I was still at exactly 5cm. MOTHERFUCKER, I said. MOTHERFUCKING CUNT MOTHERFUCKER. My doula put a cool washcloth on my forehead.

So, we had a lil council of war. My midwife, correctly, figured that the baby was ROP, and suggested that I leave the tub and go climb some flights of stairs to encourage him to get into a less bullshit position. So I put on one of those assless robes and a pair of shoes and she took me to an enclosed concrete stairwell, stuck a shoe in the door so I wouldn’t get locked in, and was all “good luck!”

So I began doing stairs. I did a whole bunch of stairs.

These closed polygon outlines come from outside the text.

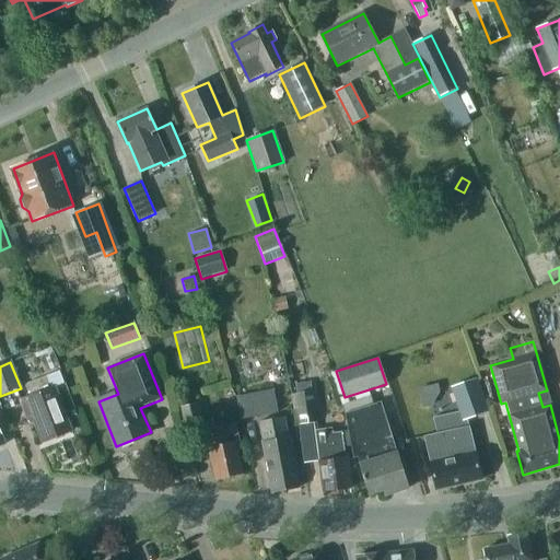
[(71,431),(55,387),(50,389),(46,377),(27,385),(32,396),(20,400),(25,416),(31,415),(42,443),(71,431)]
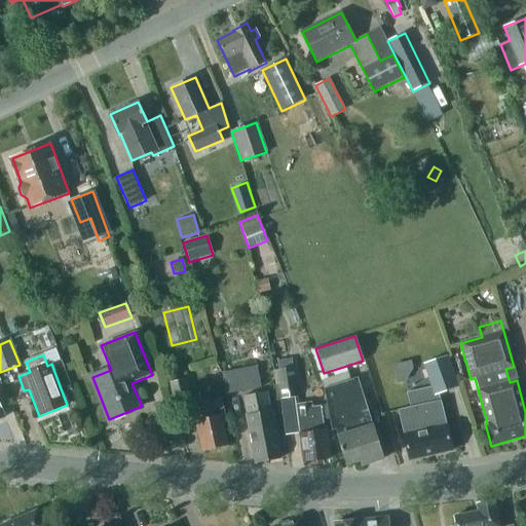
[(431,387),(425,388),(406,392),(409,408),(398,410),(409,460),(452,450),(441,401),(439,401),(437,395),(457,387),(446,355),(423,364),(431,387)]
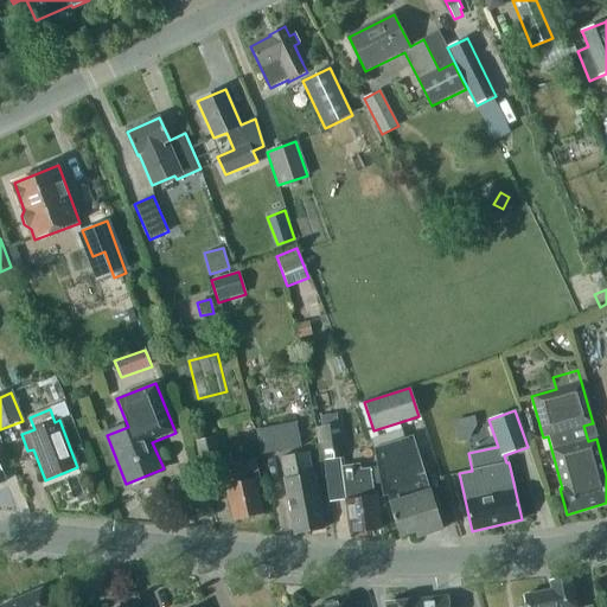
[(256,433),(261,455),(301,448),(296,426),(256,433)]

After every two flights, I would have a horrible contraction. Eventually, this got old, so I tried the door. It did not open. This is because there were TWO sets of auto-locking doors between myself and freedom, and a shoe in only one of them. I banged. No one heard me. I did not have my phone. I climbed up a flight of stairs and banged on THAT door. No one heard me. I waited, alone, semi-nude, phoneless, contracting, picturing what it would be like to deliver my own baby in a concrete stairwell. No one came.

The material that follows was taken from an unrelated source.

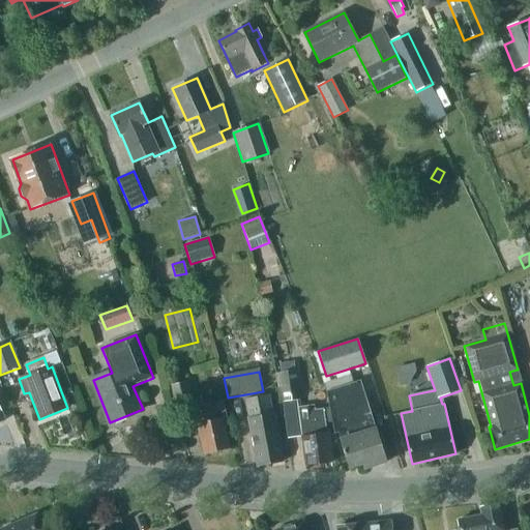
[(282,374),(286,402),(299,400),(295,373),(282,374)]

Finally, I descended all the stairs until I discovered a basement access door and escaped. I found a confused and blushing young man who escorted me and carded me into a staff elevator that spat me out back on my floor. Apologies were made.

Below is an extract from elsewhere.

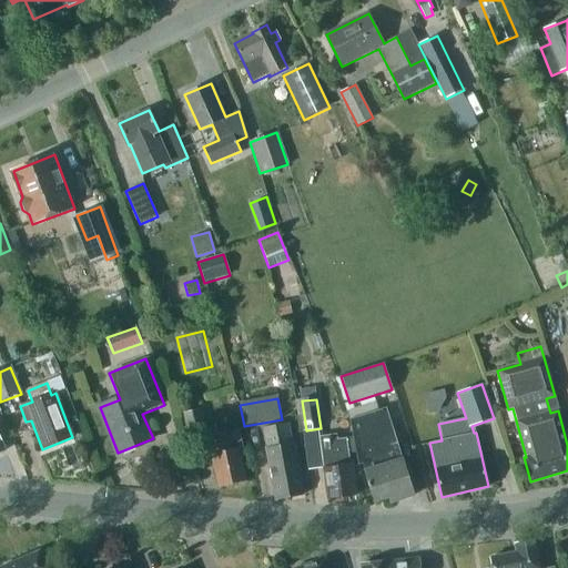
[(376,402),(347,409),(351,422),(358,464),(364,464),(373,503),(389,498),(391,504),(413,497),(387,411),(386,408),(378,411),(376,402)]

I continued to contract, in agony, until four more hours had elapsed.

My midwife checked me. I was now at 5.5 cm.


“We have two options,” she said. “First, I can rub more clary sage oil on you. You can do more stairs. We can rebozo your belly. We can wait.”

I would like very much to hear my second option, I said.

“We give you pitocin and an epidural and see if it relaxes your pelvic floor and scoots him around some.”

I would like very much to have pitocin and an epidural now, I said.

It took them about an hour to get me my epidural, which was very unfortunate, as the MINUTE I psychologically checked out of natural childbirth, I could no longer really stay on top of the pain. It was no longer something I was VALIANTLY DOING, it was something I had to put up with until the needle-woman came to take it away. It was instantly a billion times worse.

(Steve is still asleep at this point in the story, by the way.)

The needle-woman came. She was not, unlike my midwife, very beautiful, but I will carry the memory of her kind face and capable hands to my grave.

“The first thing you’ll notice is that the pain will lessen. Then it will go away.”

That is what happened. It was a perfect epidural. I could move my legs. I could roll over. I could feel pressure, but not pain. They gave me a catheter, so I could pee without knowing it. It was wonderful.

An hour (ONE HOUR) after they gave me the epidural and cranked up the pitocin, my water broke.

An hour (ONE HOUR) after my water broke, my midwife checked me. I was completely dilated and ready to push.

“Steve,” I said, nudging his body with my hand. “Steve, we’re going to have the baby now.”

Steve woke up.

I pushed. I had the baby. I needed one stitch, which came off in my toilet paper two weeks later, briefly leading me to think I had a horrible black squiggly vagina-parasite.

I stood up with wobbly colt-legs and was wheelchaired to my room, holding my beautiful son. They took my catheter out the next day, and I still acutely feel its loss.

I am not sure I will bother not-getting an epidural again, but time will tell.

Thank you for listening to my story.